▶ _Textauszug_:

********

Es werden Parallelen zu einem weiteren deutschen Staat ersichtlich, der 1990 von der Weltbühne verschwunden ist. Kommt Ihnen das als Abgeordneter, der in einem Ost-Wahlkreis tätig ist und mit den Sorgen und Ängsten der Menschen zu tun hat, die 40 Jahre unter Überwachung und Repression leiden mussten, nicht stark befremdlich vor?
Heute wird eine zunehmende Anwendung der früher bemängelten Maßnahmen der DDR durch unbedachte Abstimmungen mangelhaft und desinformierter Abgeordneter immer verschärfter ermöglicht. Oben genannter Entwurf würde bei Abstimmung eine verdachtslose Aufzeichnung des Surfverhaltens im Internet legitimieren. Ich frage Sie hiermit warum das Kommunikationsverhalten der in einer freiheitlichen Demokratie lebenden Bürger aufgezeichnet und überwacht werden muss?
Mit Begründungen wie der angeblichen Kriminalitäts- und Terrorbekämpfung wird jeder Bundesbürger unter Generalverdacht gestellt. Datenschutz & Unschuldsvermutung ade!
Wie stehen Sie zu dem von mir eingangs aufgeführten Gesetzentwurf? Wie werden Sie sich bei einer zukünftigen Abstimmung im Bundestag positionieren?
Mit freundlichen Grüßen
Hallo - guten Tag Herr Kisser,
in Bezug auf die geplante Novellierung des sogenannten BSI-Gesetzes und den darin enthaltenen Plänen zur Internetprotokollierung teile ich Ihre Bedenken.
Der von Ihnen angesprochene Gesetzentwurf (Entwurf eines Gesetzes zur Stärkung der Sicherheit in der Informationstechnik des Bundes; Bundestagsdrucksache 16/11967) wurde im Januar 2009 vom Kabinett beschlossen. Derzeit befindet sich das Gesetzesvorhaben in der parlamentarischen Beratung.

********

▶ _Bereitgestellte Datensätze_:
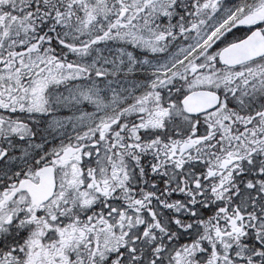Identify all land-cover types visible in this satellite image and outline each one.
I'll use <instances>...</instances> for the list:
<instances>
[{
	"label": "snow or ice",
	"instance_id": "1",
	"mask_svg": "<svg viewBox=\"0 0 264 264\" xmlns=\"http://www.w3.org/2000/svg\"><path fill=\"white\" fill-rule=\"evenodd\" d=\"M0 264H264V0H0Z\"/></svg>",
	"mask_w": 264,
	"mask_h": 264
}]
</instances>
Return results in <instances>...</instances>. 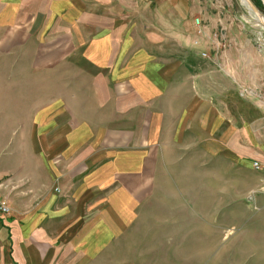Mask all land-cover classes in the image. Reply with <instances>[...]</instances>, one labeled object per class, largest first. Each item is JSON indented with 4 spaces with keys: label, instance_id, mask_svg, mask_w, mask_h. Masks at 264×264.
Returning a JSON list of instances; mask_svg holds the SVG:
<instances>
[{
    "label": "crops",
    "instance_id": "obj_1",
    "mask_svg": "<svg viewBox=\"0 0 264 264\" xmlns=\"http://www.w3.org/2000/svg\"><path fill=\"white\" fill-rule=\"evenodd\" d=\"M72 2L80 10L94 4L99 19L112 11L111 24L94 18L95 64L112 68L114 88L128 86L111 98L132 101L90 136L87 122L72 128L64 105V133L43 144L20 138V124L1 121L0 183L10 212L0 215V264H120L121 257L135 264L133 247L119 249L130 243L137 207L151 201L161 180L197 179L202 171L226 178L232 153L264 169V56L246 31L237 40L227 29L229 49L211 56L221 38L213 27L196 30L189 0ZM127 3L148 10L147 21L121 15ZM24 141L43 145L45 154L23 155ZM259 195L264 200V190Z\"/></svg>",
    "mask_w": 264,
    "mask_h": 264
},
{
    "label": "rangeland",
    "instance_id": "obj_2",
    "mask_svg": "<svg viewBox=\"0 0 264 264\" xmlns=\"http://www.w3.org/2000/svg\"><path fill=\"white\" fill-rule=\"evenodd\" d=\"M252 4L264 18L263 1ZM123 6L121 15L134 12L133 20L139 16L140 22L147 21L149 11L141 5L139 11L134 3ZM153 6L149 5L151 10ZM185 8L221 38V47L211 56L229 49L224 45L227 29L238 40L240 28L264 56V27L256 24L259 21L240 0H189ZM111 13H100L99 19L94 4L80 10L72 0H0V107L7 109L0 123L7 117L9 127L12 122L20 124V138H37L43 144L49 135L58 138L64 133L58 126L64 105L71 111L72 128L87 122L90 136L131 103V98H111V91L126 92L128 86L117 83L114 88L109 81L112 68L95 64L94 18L111 24ZM103 55L106 62L107 54ZM31 123L36 126L31 128ZM28 142L18 148L23 155L37 150L45 154L43 145L31 147ZM243 160L227 154L226 178L206 177L215 172L202 171L197 179L161 180L151 201L137 207L130 243L119 249L120 254L133 247L135 264H264V200L259 195L264 190V169L258 162L259 169H254L255 161ZM208 221L220 227H207ZM224 225L227 232L218 237ZM127 261L119 259L120 264Z\"/></svg>",
    "mask_w": 264,
    "mask_h": 264
},
{
    "label": "built area",
    "instance_id": "obj_3",
    "mask_svg": "<svg viewBox=\"0 0 264 264\" xmlns=\"http://www.w3.org/2000/svg\"><path fill=\"white\" fill-rule=\"evenodd\" d=\"M251 2L255 0H249ZM264 3V0H262ZM195 28L197 31L200 30V21L198 19L195 20ZM202 57H205V54H202ZM263 113H264V103H263ZM254 169H259V165L257 162L253 163ZM10 212V206L6 198L2 195V184L0 183V215H7Z\"/></svg>",
    "mask_w": 264,
    "mask_h": 264
},
{
    "label": "bare ground",
    "instance_id": "obj_4",
    "mask_svg": "<svg viewBox=\"0 0 264 264\" xmlns=\"http://www.w3.org/2000/svg\"><path fill=\"white\" fill-rule=\"evenodd\" d=\"M240 1H241V4H243V6H245V7L249 10L248 13H250V14L252 15V17H254L255 19H257V20L259 21V22H257L256 24H257L259 27H261V26L264 27V18H263L261 15L254 14V13L252 12V10L249 8L247 2H245V0H240Z\"/></svg>",
    "mask_w": 264,
    "mask_h": 264
},
{
    "label": "water",
    "instance_id": "obj_5",
    "mask_svg": "<svg viewBox=\"0 0 264 264\" xmlns=\"http://www.w3.org/2000/svg\"><path fill=\"white\" fill-rule=\"evenodd\" d=\"M245 2H247L249 8L252 10V12H253L254 14H258V15H260L259 11H258L257 8L252 4L251 1H249V0H245Z\"/></svg>",
    "mask_w": 264,
    "mask_h": 264
}]
</instances>
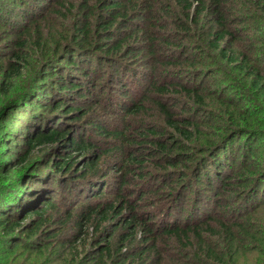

********

▶ _Aufgaben_:
- a) Wiederhole aus dem Textauszug wörtlich das Stück von „Der von Ihnen“ bis „der parlamentarischen Beratung.“.
- b) Schreib alle Sätze aus dem Textauszug heraus, die mit einem Fragezeichen enden, jeweils im vollen Wortlaut.
Die Datensätze sind eigenständiges Material und gehören nicht zum Textauszug.

▶ _Antworten_:
- a)
Der von Ihnen angesprochene Gesetzentwurf (Entwurf eines Gesetzes zur Stärkung der Sicherheit in der Informationstechnik des Bundes; Bundestagsdrucksache 16/11967) wurde im Januar 2009 vom Kabinett beschlossen. Derzeit befindet sich das Gesetzesvorhaben in der parlamentarischen Beratung.

- b)
- Kommt Ihnen das als Abgeordneter, der in einem Ost-Wahlkreis tätig ist und mit den Sorgen und Ängsten der Menschen zu tun hat, die 40 Jahre unter Überwachung und Repression leiden mussten, nicht stark befremdlich vor?
- Ich frage Sie hiermit warum das Kommunikationsverhalten der in einer freiheitlichen Demokratie lebenden Bürger aufgezeichnet und überwacht werden muss?
- Wie stehen Sie zu dem von mir eingangs aufgeführten Gesetzentwurf?
- Wie werden Sie sich bei einer zukünftigen Abstimmung im Bundestag positionieren?